▸ **Data extract**:
▼▼▼

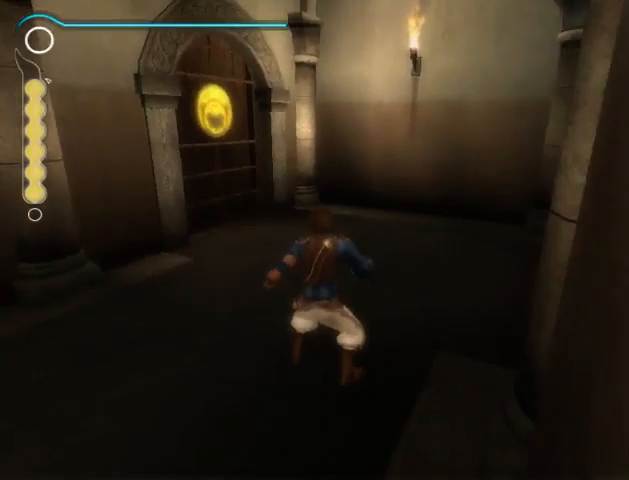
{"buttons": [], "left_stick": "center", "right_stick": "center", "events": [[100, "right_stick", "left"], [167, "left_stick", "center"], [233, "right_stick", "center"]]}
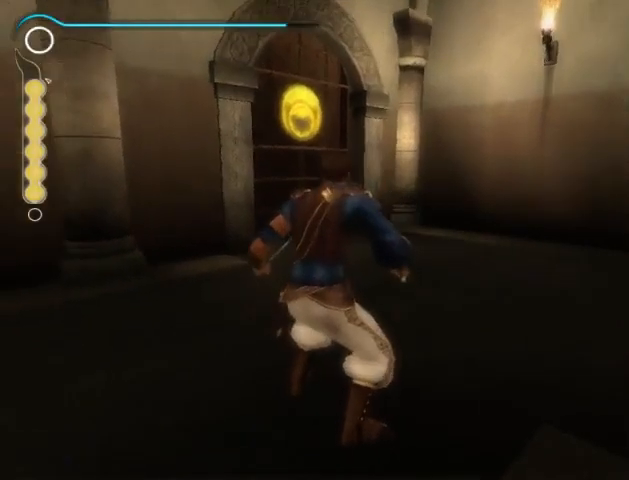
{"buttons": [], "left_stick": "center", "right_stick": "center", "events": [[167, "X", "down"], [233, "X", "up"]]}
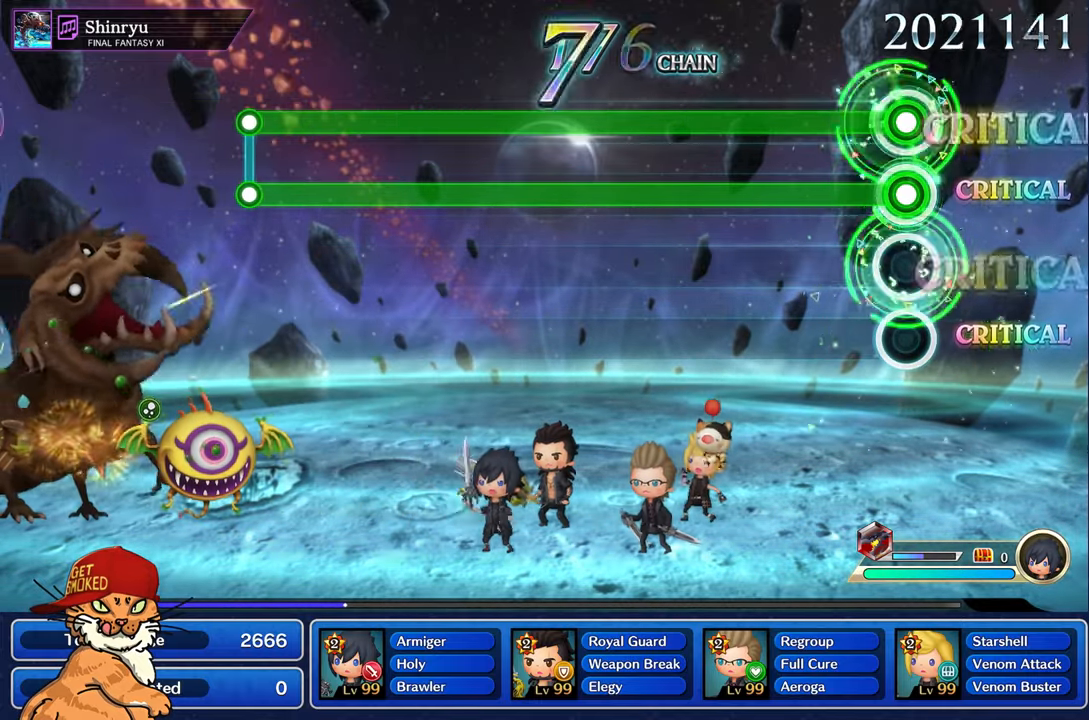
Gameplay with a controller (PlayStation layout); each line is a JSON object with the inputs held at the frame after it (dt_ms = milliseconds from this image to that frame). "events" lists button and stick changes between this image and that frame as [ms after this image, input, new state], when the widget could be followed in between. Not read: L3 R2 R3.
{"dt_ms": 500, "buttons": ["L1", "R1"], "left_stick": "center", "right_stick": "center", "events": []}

▲▲▲

▸ **Task brief**: Print the listing exactly, minus its pictures.

▸ **Task output**:
{"buttons": [], "left_stick": "center", "right_stick": "center", "events": [[100, "right_stick", "left"], [167, "left_stick", "center"], [233, "right_stick", "center"]]}
{"buttons": [], "left_stick": "center", "right_stick": "center", "events": [[167, "X", "down"], [233, "X", "up"]]}
Gameplay with a controller (PlayStation layout); each line is a JSON object with the inputs held at the frame after it (dt_ms = milliseconds from this image to that frame). "events" lists button and stick changes between this image and that frame as [ms after this image, input, new state], when the widget could be followed in between. Not read: L3 R2 R3.
{"dt_ms": 500, "buttons": ["L1", "R1"], "left_stick": "center", "right_stick": "center", "events": []}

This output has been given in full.